The former defensive lineman said he had previously hoped that his recurring knee injuries, which also ruled him out for the entire 2013 season, were over. But when he realized he would not be able to play this year, he said he found himself able to accept it and move into his coaching position.
“Over the past summer, things just started to turn south, and I knew it was time,” Springmann said. “It just gave me a different challenge, that’s all.”
Although he said he had to spend some time adapting to coaching instead of playing, Springmann said he now feels confident in his new role.
“It was a little weird at first,” he said. “At first, it was sort of awkward to get over at the beginning of the season, but now it’s fluid, there’s a rhythm to it, and there’s an expectation every day you have to live up to, but it’s a lot of fun.”
Springmann also said recent experience with the team gives him a new perspective and that he feels he can use this to help some of the younger players.
“My goal this season is to get our defensive line, where we have a lot of young guys, to be the best that they possibly can be by being a mentor, a role model and just whatever I have to do,” Springmann said.
“It’s been rewarding because I can’t physically be playing, so seeing some of the other guys learn and work on obstacles that I used to on a daily basis has been really rewarding,” he added. “It’s refreshing.”
Springmann arrived at Notre Dame in 2011 from Bishop Dwenger High School in Fort Wayne, Indiana, which had already produced players for the Irish in previous seasons — former tight end Tyler Eifert, who was a junior when Springmann arrived, and former wide receiver John Goodman, who was a senior.
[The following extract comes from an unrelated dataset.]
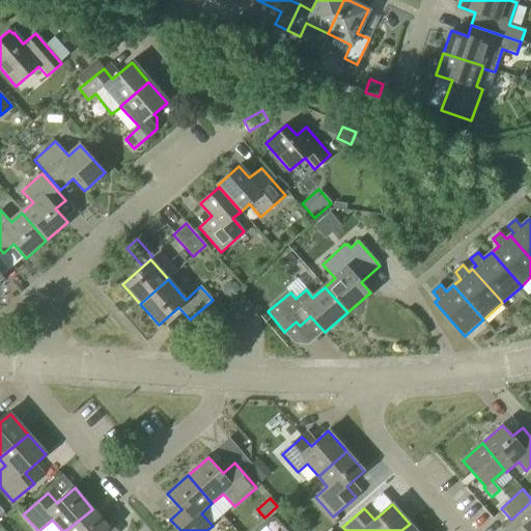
[(92,509),(66,530),(108,530),(110,529),(92,509)]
Springmann said knowing some players before he arrived helped him make the transition to college.
“The guys I knew at Bishop Dwenger … really made a difference in my coming here,” Springmann said. “They were definitely an influence, and they were close friends of mine.”
From there, after not seeing any game action in his freshman year, Springmann played a part in all 13 games of Notre Dame’s 2012 run to the BCS National Championship Game. Over the course of the 2012 season, Springmann recorded 11 tackles and sacked former Michigan State quarterback Andrew Maxwell.
Springmann said he looks back fondly upon 2012 and enjoyed being able to play a part in such a successful season.
“It was a lot of fun,” he said. “Like any season, it has its ups and downs, but the season on the whole was a lot of fun, and the guys made it a lot better.”
Springmann said that after this season, he hopes to give back to the community by working with the Alliance for Catholic Education (ACE) and teaching in under-resourced schools before he will consider his long-term plans.
“I was admitted into the ACE teaching program, so I’ll be teaching for two years, and then from that point, I’m still not sure, but I have a couple of different options,” he said.
Currently, though, Springmann is enjoying his continued involvement with the team. Being able to work with the players and everyone involved with the program has been a highlight of his year, Springmann said.
“My favorite thing about Notre Dame and about Notre Dame football is the people,” he said. “The people really make this program what it is.”
“I was close to a lot of older guys here when I was a freshman and a sophomore. Guys like [former Irish receiver] Robby Toma, [safety] Zeke Motta and [defensive lineman] Kapron-Lewis Moore,” Springmann added. “Now, I’ve really been enjoying working with [defensive lineman] Andrew Trumbetti, one of the freshmen — that’s been a lot of fun.”